4. The claim petitions of the claimants before the Tribunal were resisted by the appellant on the ground that it was not liable to indemnify the owner of the vehicles under its relevant Exh. R-1 insurance policy as against the claimants claim against it because the deceased were travelling in the said tractor-cum-trailers as passengers when the vehicle was not meant for transporting the passengers under the Motor Vehicles Act, 1939 (‘the Act of 1939’ for short) and by terms of Exh. R-1.

5. Learned counsel for the appellant reiterating the said ground maintained that appellant insurer cannot be fastened with the liability to pay any compensation to the claimants because the risk caused to the deceased passengers travelling in the said vehicles was not covered by Exh. R-1.

6. I find little legal substance in the said contention of Mr. K.N. Srinivasa. This court, in its Division Bench decision in Oriental Insurance Co. Ltd. v. Hanu-mantappa, , interpreting the definition of a motor vehicle contained in Section 2 (18) of the Motor Vehicles Act, 1939 held:

Firstly, a tractor is a motor vehicle as defined in Section 2 (18). Secondly, tractor is a motor vehicle which itself is not constructed to carry any load, but is meant to be used for the purpose of propulsion of a trailer. Thirdly, the trailer is defined as a vehicle other than a sidecar drawn or intended to be drawn by a motor vehicle…There can be no doubt that a trailer is constructed for the purpose of carriage of the goods and when it is pulled by a tractor, both together constitute a transport vehicle, i.e., a goods vehicle…Tractor-trailer squarely falls within the definition of the words ‘goods vehicle’.
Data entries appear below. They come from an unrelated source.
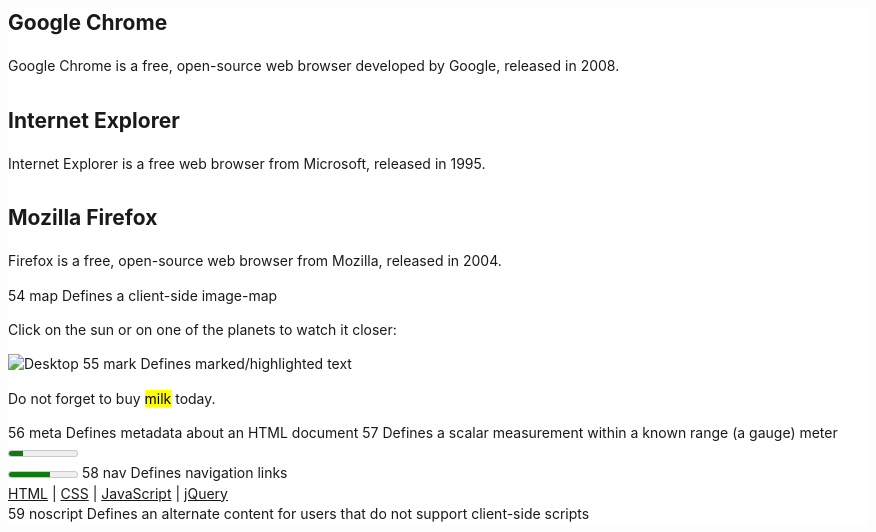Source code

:   <article>
    <h1>Google Chrome</h1>
    <p>Google Chrome is a free, open-source web browser developed by Google,
    released in 2008.</p>
  </article>

  <article>
    <h1>Internet Explorer</h1>
    <p>Internet Explorer is a free web browser from Microsoft, released in 1995.</p>
  </article>

  <article>
    <h1>Mozilla Firefox</h1>
    <p>Firefox is a free, open-source web browser from Mozilla, released in 2004.</p>
  </article>
</main></td>
</tr>
<tr>
	<td>54</td>
	<td>map</td>
	<td>Defines a client-side image-map</td>
	<td><p>Click on the sun or on one of the planets to watch it closer:</p>

<img src="planets.gif" width="145" height="126" alt="Desktop" usemap="#planetmap">

<map name="planetmap">
  <area shape="rect" coords="0,0,82,126" alt="Sun" href="sun.htm">
  <area shape="circle" coords="90,58,3" alt="Mercury" href="mercur.htm">
  <area shape="circle" coords="124,58,8" alt="Venus" href="venus.htm">
</map></td>
</tr>
<tr>
	<td>55</td>
	<td>mark</td>
	<td>Defines marked/highlighted text</td>
	<td><p>Do not forget to buy <mark>milk</mark> today.</p></td>
</tr>
<tr>
	<td>56</td>
	<td>meta</td>
	<td>Defines metadata about an HTML document</td>
	<td></td>
</tr>
<tr>
	<td>57</td>
	<td>Defines a scalar measurement within a known range (a gauge)</td>
	<td>meter</td>
	<td><meter value="2" min="0" max="10">2 out of 10</meter><br>
<meter value="0.6">60%</meter></td>
</tr>
<tr>
	<td>58</td>
	<td>nav</td>
	<td>Defines navigation links</td>
	<td><nav>
  <a href="/html/">HTML</a> |
  <a href="/css/">CSS</a> |
  <a href="/js/">JavaScript</a> |
  <a href="/jquery/">jQuery</a>
</nav></td>
</tr>
<tr>
	<td>59</td>
	<td>noscript</td>
	<td>Defines an alternate content for users that do not support client-side scripts</td>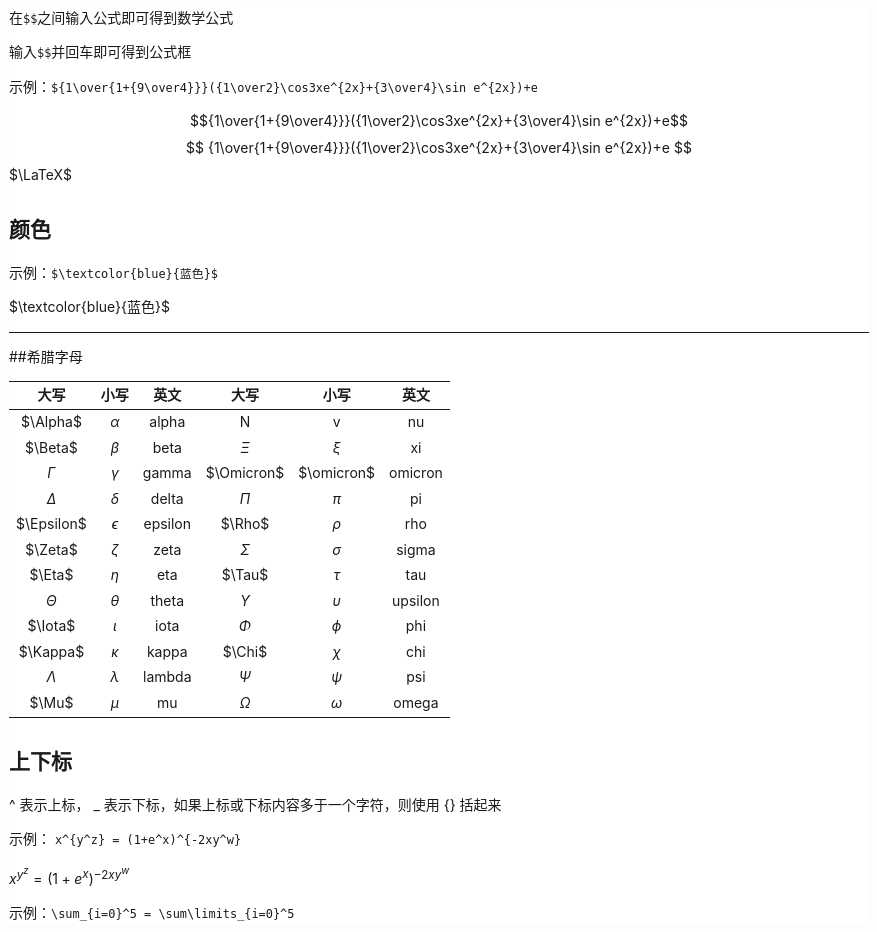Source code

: 在`$$`之间输入公式即可得到数学公式

输入`$$`并回车即可得到公式框

示例：`${1\over{1+{9\over4}}}({1\over2}\cos3xe^{2x}+{3\over4}\sin e^{2x})+e`

$${1\over{1+{9\over4}}}({1\over2}\cos3xe^{2x}+{3\over4}\sin e^{2x})+e$$
$$
{1\over{1+{9\over4}}}({1\over2}\cos3xe^{2x}+{3\over4}\sin e^{2x})+e
$$
$\LaTeX$

## 颜色

示例：`$\textcolor{blue}{蓝色}$`

$\textcolor{blue}{蓝色}$

---------------

##希腊字母

|    大写    |    小写    |  英文   |    大写    |    小写    |  英文   |
| :--------: | :--------: | :-----: | :--------: | :--------: | :-----: |
|  $\Alpha$  |  $\alpha$  |  alpha  |     N      |     v      |   nu    |
|  $\Beta$   |  $\beta$   |  beta   |   $\Xi$    |   $\xi$    |   xi    |
|  $\Gamma$  |  $\gamma$  |  gamma  | $\Omicron$ | $\omicron$ | omicron |
|  $\Delta$  |  $\delta$  |  delta  |   $\Pi$    |   $\pi$    |   pi    |
| $\Epsilon$ | $\epsilon$ | epsilon |   $\Rho$   |   $\rho$   |   rho   |
|  $\Zeta$   |  $\zeta$   |  zeta   |  $\Sigma$  |  $\sigma$  |  sigma  |
|   $\Eta$   |   $\eta$   |   eta   |   $\Tau$   |   $\tau$   |   tau   |
|  $\Theta$  |  $\theta$  |  theta  | $\Upsilon$ | $\upsilon$ | upsilon |
|  $\Iota$   |  $\iota$   |  iota   |   $\Phi$   |   $\phi$   |   phi   |
|  $\Kappa$  |  $\kappa$  |  kappa  |   $\Chi$   |   $\chi$   |   chi   |
| $\Lambda$  | $\lambda$  | lambda  |   $\Psi$   |   $\psi$   |   psi   |
|   $\Mu$    |   $\mu$    |   mu    |  $\Omega$  |  $\omega$  |  omega  |

## 上下标

^ 表示上标， _ 表示下标，如果上标或下标内容多于一个字符，则使用 {} 括起来

示例： `x^{y^z} = (1+e^x)^{-2xy^w}`

$x^{y^z} = (1+e^x)^{-2xy^w}$

示例：`\sum_{i=0}^5 = \sum\limits_{i=0}^5​`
7. Therefore, in view of the aforesaid pronouncement of this Court the said tractor-cum-trailers together were ‘goods vehicle’. Admittedly, they were also duly insured with its Exh. R-1 Act policy as at the material time. In that view of the matter, as regards the statutory liability of the appellant insurer it falls squarely within the ambit of Section 95 (1) (b) (i) read with Clause (c) of Section 95 (2) of the Act of 1939; which provisions read:

95. Requirements of policies and limits of liability. — (1) In order to comply with the requirements of this Chapter, a policy of insurance must be a policy which —

(a) xxx xxx xxx

(b) insures the person or classes of persons specified in the policy to the extent specified in Sub-section (2) —

(1) against any liability which may be incurred by him in respect of the death of or bodily injury to any person or damage to any property of a third party caused by or arising out of the use of the vehicle in a public place;

(ii) xxx xxx xxx

(2) Subject to the proviso to Sub-section (1), a policy of insurance shall cover any liability incurred in respect of any one accident up to the following limits, namely —

xxx xxx xxx

(c) save as provided in Clause (d), where the vehicle is a vehicle of any other class, the amount of liability incurred;

The tractor-cum-trailer does not fall within the categories of the vehicles stated in Clauses (a) and (b) of Section 95 (2). Nor do they attract the circumstances envisaged by proviso to Clause (d) of Section 95 (2) dealing with the limit of liability in respect of damage caused to any property of a third party. In the present cases, it was not the case of the deceased victims that they were merely travelling as passengers in the said tractor-cum-trailers. But, it is a proved case that they were transporting their goods therein which was a goods vehicle. Therefore, the policy of appellant insurer with respect thereto being an Act policy, the insurer cannot escape its liability in respect of the third party risk giving rise to the claims of the respective claimants in M.V.C. Nos. 443 and 437 of 1986 arising out of the said accident.

8. Hence, there is no merit in these appeals.

9. Therefore, the appeals are dismissed.